Intermède : Journal d’Alice Ehrman

Galaxie Markarian 817 dont le coeur est un trou noir
Galaxie Markarian 817 (trou noir)

Alice Ehrman, née en Prague en 1927, fut envoyée à Theresienstadt avec sa soeur Ruth le 13 juillet 1943. Leur père les rejoignit au printemps 1944 avant d’être déporté à Auschwitz ; leur mère, non juive, les aida de Prague grâce aux nombreux colis qu’elle leur envoya. Éprise de Zeev Shek, un Madrich [1] très soucieux de la survie et de l’éducation des enfants du camp-ghetto, Alice l’aida à à rassembler tous les documents attestant de la véritable nature de ce camp-vitrine. Poursuivant cette tâche après le transfert de Zeev à la mi-octobre 1944, elle entreprit la rédaction d’un journal écrit en allemand avec des caractères hébraïques. Après la guerre, le couple se maria en 1947 puis émigra en Israël.
○ ○ ○
PARTIES DE L'EXERCICE:
A - D'après l'extrait, en quelle langue et avec quels caractères Alice Ehrman a-t-elle rédigé son journal ?
B - Traduisez en anglais cette phrase de l'extrait : « Après la guerre, le couple se maria en 1947 puis émigra en Israël. »
C - Reproduisez le passage de l'extrait allant de « Intermède : Journal » à « émigra en Israël. ».
○ ○ ○
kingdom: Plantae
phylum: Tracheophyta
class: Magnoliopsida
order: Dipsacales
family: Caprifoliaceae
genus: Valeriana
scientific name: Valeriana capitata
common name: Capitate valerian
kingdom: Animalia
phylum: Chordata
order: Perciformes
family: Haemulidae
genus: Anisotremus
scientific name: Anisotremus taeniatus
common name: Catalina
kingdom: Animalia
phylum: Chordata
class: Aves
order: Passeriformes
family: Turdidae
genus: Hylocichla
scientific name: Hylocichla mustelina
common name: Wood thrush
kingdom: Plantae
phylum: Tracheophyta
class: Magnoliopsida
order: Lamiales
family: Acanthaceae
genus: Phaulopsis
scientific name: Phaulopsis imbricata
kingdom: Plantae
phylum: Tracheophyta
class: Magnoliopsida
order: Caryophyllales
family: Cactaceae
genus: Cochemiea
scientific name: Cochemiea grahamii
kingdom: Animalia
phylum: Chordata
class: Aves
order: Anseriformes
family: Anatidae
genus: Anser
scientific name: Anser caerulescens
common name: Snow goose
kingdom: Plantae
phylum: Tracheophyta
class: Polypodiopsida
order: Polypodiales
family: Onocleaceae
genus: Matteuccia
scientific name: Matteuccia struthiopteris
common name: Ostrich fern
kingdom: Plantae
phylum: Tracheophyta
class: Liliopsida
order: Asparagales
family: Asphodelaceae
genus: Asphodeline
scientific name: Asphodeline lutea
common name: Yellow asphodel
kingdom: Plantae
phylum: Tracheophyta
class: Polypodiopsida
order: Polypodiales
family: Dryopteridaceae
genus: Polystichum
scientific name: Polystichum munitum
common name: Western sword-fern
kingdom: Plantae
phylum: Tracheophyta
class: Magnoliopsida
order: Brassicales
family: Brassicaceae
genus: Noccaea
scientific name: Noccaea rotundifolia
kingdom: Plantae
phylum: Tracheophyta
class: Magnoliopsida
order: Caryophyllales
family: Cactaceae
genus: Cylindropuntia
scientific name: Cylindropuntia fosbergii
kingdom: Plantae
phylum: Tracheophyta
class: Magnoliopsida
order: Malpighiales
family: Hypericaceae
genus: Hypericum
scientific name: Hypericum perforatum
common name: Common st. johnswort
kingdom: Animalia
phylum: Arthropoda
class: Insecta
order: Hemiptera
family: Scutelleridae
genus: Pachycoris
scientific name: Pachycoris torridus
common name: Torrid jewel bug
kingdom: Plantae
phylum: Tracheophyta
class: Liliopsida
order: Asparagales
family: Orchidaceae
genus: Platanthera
○ ○ ○
RÉSULTATS:
A - En allemand, avec des caractères hébraïques.

B - After the war, the couple married in 1947 and then emigrated to Israel.

C -
Intermède : Journal d’Alice Ehrman

Galaxie Markarian 817 dont le coeur est un trou noir
Galaxie Markarian 817 (trou noir)

Alice Ehrman, née en Prague en 1927, fut envoyée à Theresienstadt avec sa soeur Ruth le 13 juillet 1943. Leur père les rejoignit au printemps 1944 avant d’être déporté à Auschwitz ; leur mère, non juive, les aida de Prague grâce aux nombreux colis qu’elle leur envoya. Éprise de Zeev Shek, un Madrich [1] très soucieux de la survie et de l’éducation des enfants du camp-ghetto, Alice l’aida à à rassembler tous les documents attestant de la véritable nature de ce camp-vitrine. Poursuivant cette tâche après le transfert de Zeev à la mi-octobre 1944, elle entreprit la rédaction d’un journal écrit en allemand avec des caractères hébraïques. Après la guerre, le couple se maria en 1947 puis émigra en Israël.